The coalitions should be:

501: ABCD
201: A
200: BCD
200: D
...

so A gets elected, but D is the DMTC (and Condorcet winner). It's
reminiscent of how Plurality fails DMTCBR and requires "if both first
and second place are >1/3 fpp, then elect whoever pairwise beats the
other" to pass.

I didn't check if I could make A into the Condorcet loser (here there's
a loser's cycle between A, B, and C).

As for Bucklin, it doesn't pass DMTC itself, e.g.:

2: A>B>C>D
1: B>C>A>D
1: B>D>A>C
1: C>D>A>B

A is the CW and DMTC, but Bucklin elects B.

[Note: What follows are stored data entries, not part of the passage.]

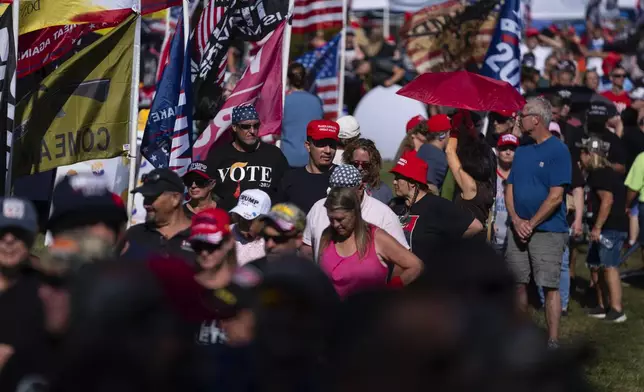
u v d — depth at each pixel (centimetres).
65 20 2814
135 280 880
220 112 3136
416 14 5097
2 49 2703
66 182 1327
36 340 1158
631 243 4369
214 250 1578
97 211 1287
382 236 1947
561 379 589
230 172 2773
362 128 6712
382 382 586
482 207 2892
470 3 4988
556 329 2855
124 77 2845
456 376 580
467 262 607
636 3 7156
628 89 6419
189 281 966
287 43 3222
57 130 2848
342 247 1956
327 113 4409
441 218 2456
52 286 1219
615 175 3456
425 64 5081
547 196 2822
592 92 4544
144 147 2978
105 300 861
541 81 5325
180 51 3011
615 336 3156
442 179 3123
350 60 6856
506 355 584
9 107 2702
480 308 594
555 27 7131
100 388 856
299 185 2644
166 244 1920
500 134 3388
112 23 2909
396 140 6631
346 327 614
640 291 4044
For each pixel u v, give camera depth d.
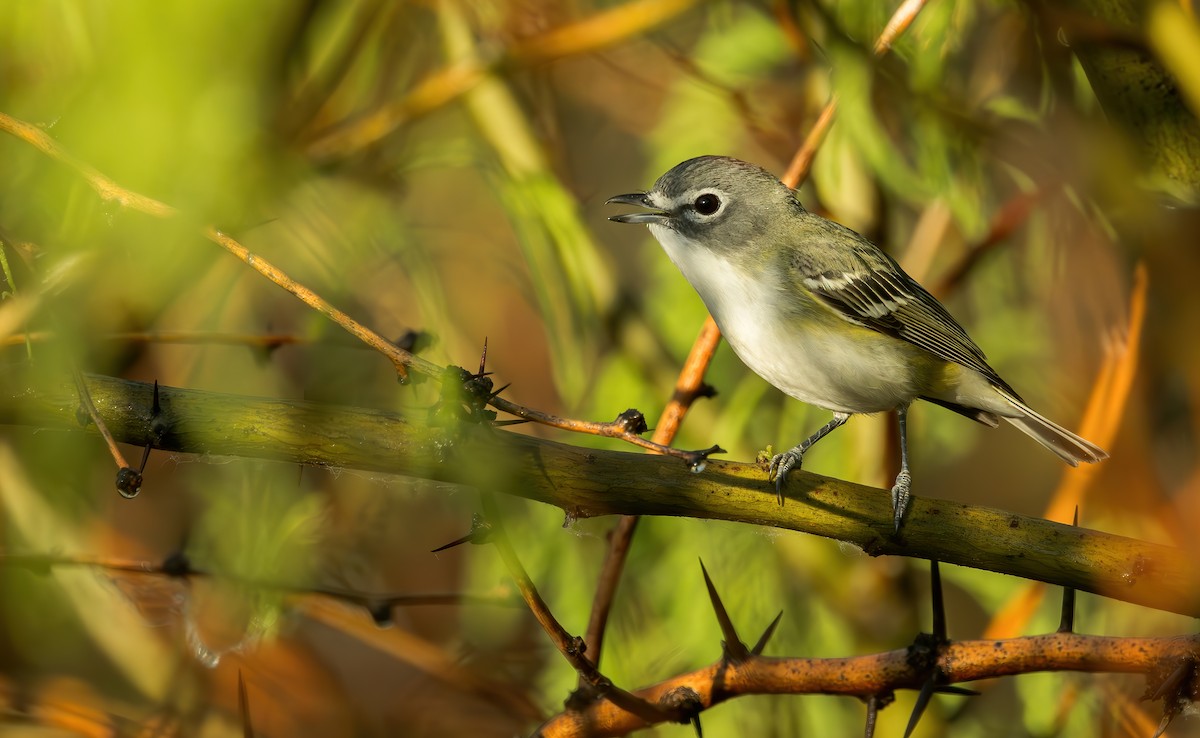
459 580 11.28
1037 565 5.80
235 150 8.91
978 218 10.35
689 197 9.92
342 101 11.09
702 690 5.85
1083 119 7.87
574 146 13.08
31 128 5.94
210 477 9.84
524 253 10.88
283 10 9.12
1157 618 9.79
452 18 11.00
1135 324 7.89
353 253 10.55
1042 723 9.99
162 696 9.76
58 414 5.61
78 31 8.04
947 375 9.52
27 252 6.73
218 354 10.48
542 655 10.15
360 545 10.62
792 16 9.54
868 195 11.45
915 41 9.26
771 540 10.45
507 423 5.72
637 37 11.29
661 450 5.64
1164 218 6.82
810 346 9.45
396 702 10.45
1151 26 6.47
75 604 9.77
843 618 10.75
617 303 10.88
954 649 5.67
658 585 10.43
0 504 9.80
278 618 9.05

But even when it initially elects the DMTC, it seems vulnerable to
burial (this example also works for Smith,Bucklin which always elects
the DMTC):

2: A>B>C>D
2: B>A>C>D
1: C>A>B>D

A is the CW and DMTC and wins. Then,

2: A>B>C>D
2: B>C>D>A   <-- burial
1: C>A>B>D

Every candidate is member of the Smith set and the Bucklin winner is B.

I imagine that methods that pass only one of the LNHs could be
vulnerable to burial because:
	- suppose the method fails later-no-harm but does pass later-no-help.
Then it's possible that your honest completion of the ballot would harm
your first preference, but the burial ballot (or plain truncation) wouldn't;
	- suppose the method fails later-no-help but passes later-no-harm. Then
it's possible that a honest ballot doesn't help your favorite but a
burial ballot does.

So I would say Bucklin fails because burial works. It's not the only
thing that works (truncation also works), but I don't think it needs to be.

> The DAC version seems to be a lot like DMC or approval-elimination Condorcet.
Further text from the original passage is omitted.